CDC says infant homicides, fetal deaths were stable during COVID

Fetal deaths and infant homicides were stable during the early COVID-19 pandemic as live births increased nationwide, a pair of government reports has found.

The Centers for Disease Control and Prevention released the reports early Wednesday. One found that 1,067 babies were murdered 2017 through 2020, averaging 267 a year as their number and rate declined annually.

Meanwhile, the other report counted 21,105 fetal deaths at 20 weeks of gestation or more in 2021 — a 1% increase from the 20,854 it tallied in 2020 but a slight drop in the overall rate, owing to an increase in the number of live births.



In the infant homicide report, the CDC noted that more than half of all murdered babies in 2017-2020 were under 4 months old. Rates were highest among babies born premature, those with a low birth weight and those admitted to neonatal intensive care.

Rates were also highest among infants born to Black, native-born teenage mothers with lower levels of education in rural areas who delivered babies outside a hospital and without prenatal care.

The number of infant homicides fell steadily from 2017 to 2020 before rising again in preliminary figures for 2021 that researchers are finalizing, said Isabelle Horon, a CDC statistician and co-author of the report.

“Homicides among infants is a preventable cause of death, and the number of infant homicides identified in this report is likely to be an undercount of the actual number of deaths,” Ms. Horon told The Washington Times.

The CDC counted 301 infant homicides, or 7.81 per 100,000 live births in 2017; 264 homicides, or 6.96 homicides per 100,000 births in 2018; 261 homicides, or 6.96 per 100,000 in 2019; and 241 homicides, or 6.67 per 100,000 in 2020.

Ms. Horon noted in an email that the CDC has, to date, counted 267 infant homicides in 2021 — a number that will likely climb higher when the final tally is released.

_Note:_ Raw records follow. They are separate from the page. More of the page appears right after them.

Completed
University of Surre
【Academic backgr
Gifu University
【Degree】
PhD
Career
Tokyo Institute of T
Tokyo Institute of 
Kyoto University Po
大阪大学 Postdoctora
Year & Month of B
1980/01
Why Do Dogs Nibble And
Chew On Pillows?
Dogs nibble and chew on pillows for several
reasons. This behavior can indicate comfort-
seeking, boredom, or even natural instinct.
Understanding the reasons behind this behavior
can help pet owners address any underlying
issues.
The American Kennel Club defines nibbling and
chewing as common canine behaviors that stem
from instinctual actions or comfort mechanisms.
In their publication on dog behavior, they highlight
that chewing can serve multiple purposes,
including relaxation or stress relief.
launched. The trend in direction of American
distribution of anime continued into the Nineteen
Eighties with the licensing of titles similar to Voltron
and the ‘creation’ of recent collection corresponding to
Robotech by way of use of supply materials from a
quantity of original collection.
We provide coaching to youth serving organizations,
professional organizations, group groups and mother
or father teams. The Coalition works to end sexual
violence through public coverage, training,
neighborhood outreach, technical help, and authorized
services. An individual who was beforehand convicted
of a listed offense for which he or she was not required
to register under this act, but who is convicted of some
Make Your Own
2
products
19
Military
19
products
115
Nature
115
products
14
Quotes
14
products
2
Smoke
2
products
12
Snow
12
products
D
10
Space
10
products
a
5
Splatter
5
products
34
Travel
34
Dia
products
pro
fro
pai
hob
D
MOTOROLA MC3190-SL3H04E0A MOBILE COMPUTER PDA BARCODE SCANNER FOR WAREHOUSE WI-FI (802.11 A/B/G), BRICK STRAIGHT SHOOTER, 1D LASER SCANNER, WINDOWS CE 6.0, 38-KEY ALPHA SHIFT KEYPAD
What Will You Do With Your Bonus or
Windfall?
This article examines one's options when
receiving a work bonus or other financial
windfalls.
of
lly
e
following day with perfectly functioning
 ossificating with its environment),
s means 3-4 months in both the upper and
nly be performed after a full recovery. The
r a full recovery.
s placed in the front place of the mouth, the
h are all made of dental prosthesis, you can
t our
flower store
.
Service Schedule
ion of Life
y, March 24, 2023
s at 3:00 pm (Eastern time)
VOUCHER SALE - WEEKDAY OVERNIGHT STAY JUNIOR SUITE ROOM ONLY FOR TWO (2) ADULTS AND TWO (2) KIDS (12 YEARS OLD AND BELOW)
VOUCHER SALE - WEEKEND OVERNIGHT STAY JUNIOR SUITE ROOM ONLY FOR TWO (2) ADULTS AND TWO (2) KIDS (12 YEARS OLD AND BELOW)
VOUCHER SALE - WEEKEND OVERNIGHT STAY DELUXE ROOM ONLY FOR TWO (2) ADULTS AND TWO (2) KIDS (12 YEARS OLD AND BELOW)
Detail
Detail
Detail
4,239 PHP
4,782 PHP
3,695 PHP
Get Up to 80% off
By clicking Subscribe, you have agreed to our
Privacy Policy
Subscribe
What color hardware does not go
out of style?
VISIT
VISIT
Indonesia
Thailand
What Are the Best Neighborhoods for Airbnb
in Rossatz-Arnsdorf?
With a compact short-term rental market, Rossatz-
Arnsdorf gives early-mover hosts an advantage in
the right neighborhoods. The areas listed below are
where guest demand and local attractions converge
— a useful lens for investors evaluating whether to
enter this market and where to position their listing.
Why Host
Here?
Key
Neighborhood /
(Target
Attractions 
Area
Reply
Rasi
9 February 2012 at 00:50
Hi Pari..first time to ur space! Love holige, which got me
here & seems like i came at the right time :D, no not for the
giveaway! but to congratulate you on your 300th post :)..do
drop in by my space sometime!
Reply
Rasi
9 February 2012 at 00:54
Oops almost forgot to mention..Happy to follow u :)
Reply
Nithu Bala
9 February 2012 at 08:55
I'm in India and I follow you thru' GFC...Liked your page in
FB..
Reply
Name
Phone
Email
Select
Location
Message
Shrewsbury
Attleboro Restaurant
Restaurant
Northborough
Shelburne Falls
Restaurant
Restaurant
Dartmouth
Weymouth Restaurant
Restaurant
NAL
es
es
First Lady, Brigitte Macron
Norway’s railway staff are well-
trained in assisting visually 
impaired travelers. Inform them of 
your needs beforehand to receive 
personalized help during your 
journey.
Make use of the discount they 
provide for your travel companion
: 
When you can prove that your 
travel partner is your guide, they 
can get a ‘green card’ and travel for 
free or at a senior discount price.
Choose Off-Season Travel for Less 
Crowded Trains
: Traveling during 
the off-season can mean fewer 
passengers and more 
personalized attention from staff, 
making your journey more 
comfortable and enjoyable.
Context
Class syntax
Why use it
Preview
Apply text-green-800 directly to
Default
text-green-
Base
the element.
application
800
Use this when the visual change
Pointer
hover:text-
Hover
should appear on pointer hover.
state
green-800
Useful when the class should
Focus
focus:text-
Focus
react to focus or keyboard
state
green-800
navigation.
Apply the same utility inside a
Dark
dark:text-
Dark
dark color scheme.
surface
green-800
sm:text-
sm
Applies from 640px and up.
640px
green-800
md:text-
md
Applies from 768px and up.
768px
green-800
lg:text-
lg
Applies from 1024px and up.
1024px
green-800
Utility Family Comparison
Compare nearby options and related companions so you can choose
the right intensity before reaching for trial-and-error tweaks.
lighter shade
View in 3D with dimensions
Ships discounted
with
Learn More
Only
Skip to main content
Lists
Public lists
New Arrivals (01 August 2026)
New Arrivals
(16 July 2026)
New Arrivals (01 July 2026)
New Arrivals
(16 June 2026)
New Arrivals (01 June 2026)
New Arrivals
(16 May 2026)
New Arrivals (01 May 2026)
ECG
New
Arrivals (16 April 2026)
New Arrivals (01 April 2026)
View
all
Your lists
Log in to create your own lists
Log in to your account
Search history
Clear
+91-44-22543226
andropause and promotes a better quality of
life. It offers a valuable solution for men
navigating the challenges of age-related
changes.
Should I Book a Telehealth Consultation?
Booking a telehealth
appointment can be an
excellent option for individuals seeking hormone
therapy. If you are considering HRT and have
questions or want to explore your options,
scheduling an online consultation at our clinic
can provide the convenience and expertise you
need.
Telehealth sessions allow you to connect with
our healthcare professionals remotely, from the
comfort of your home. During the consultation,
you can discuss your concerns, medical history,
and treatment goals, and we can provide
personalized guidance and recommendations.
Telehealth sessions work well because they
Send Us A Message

The CDC did not say why infant homicides dropped from 2017 through the first year of pandemic restrictions and Ms. Horon did not explain why preliminary counts show they started rising again in 2021.

“Since the number of infant homicides is relatively small, counts and rates fluctuate from year to year,” she noted.

Although the other report found that fetal deaths at about five months of pregnancy or later rose by 1% from 2020 to 2021, the CDC said the rate did not change significantly.

The CDC found that the U.S. fetal mortality rate for 2021 was 5.73 deaths at 20 weeks of gestation or more per 1,000 live births and fetal deaths. That was essentially unchanged from the rate of 5.74 in 2020, the agency noted.

“Early and late fetal mortality rates did not change significantly between 2020 and 2021,” Elizabeth Gregory, a CDC statistician and co-author of that report, told The Times. “Although the number of fetal deaths increased slightly between 2020 and 2021, so did the number of births, which make up the vast majority of the denominator for the rate.”

Fetal deaths affect 1% of all pregnancies in the nation.

From 2020 to 2021, the fetal mortality rate dropped by 4% for Black women but remained twice the national average, the CDC found.

The rate for Black women in 2021 was 9.89 fetal deaths per 1,000 live births, compared to 5.74 deaths per 1,000 births nationally.

In 2021, fetal mortality rates were highest for women under 15 and aged 40 and over, for those who smoked during pregnancy, and for those with multiple gestation pregnancies.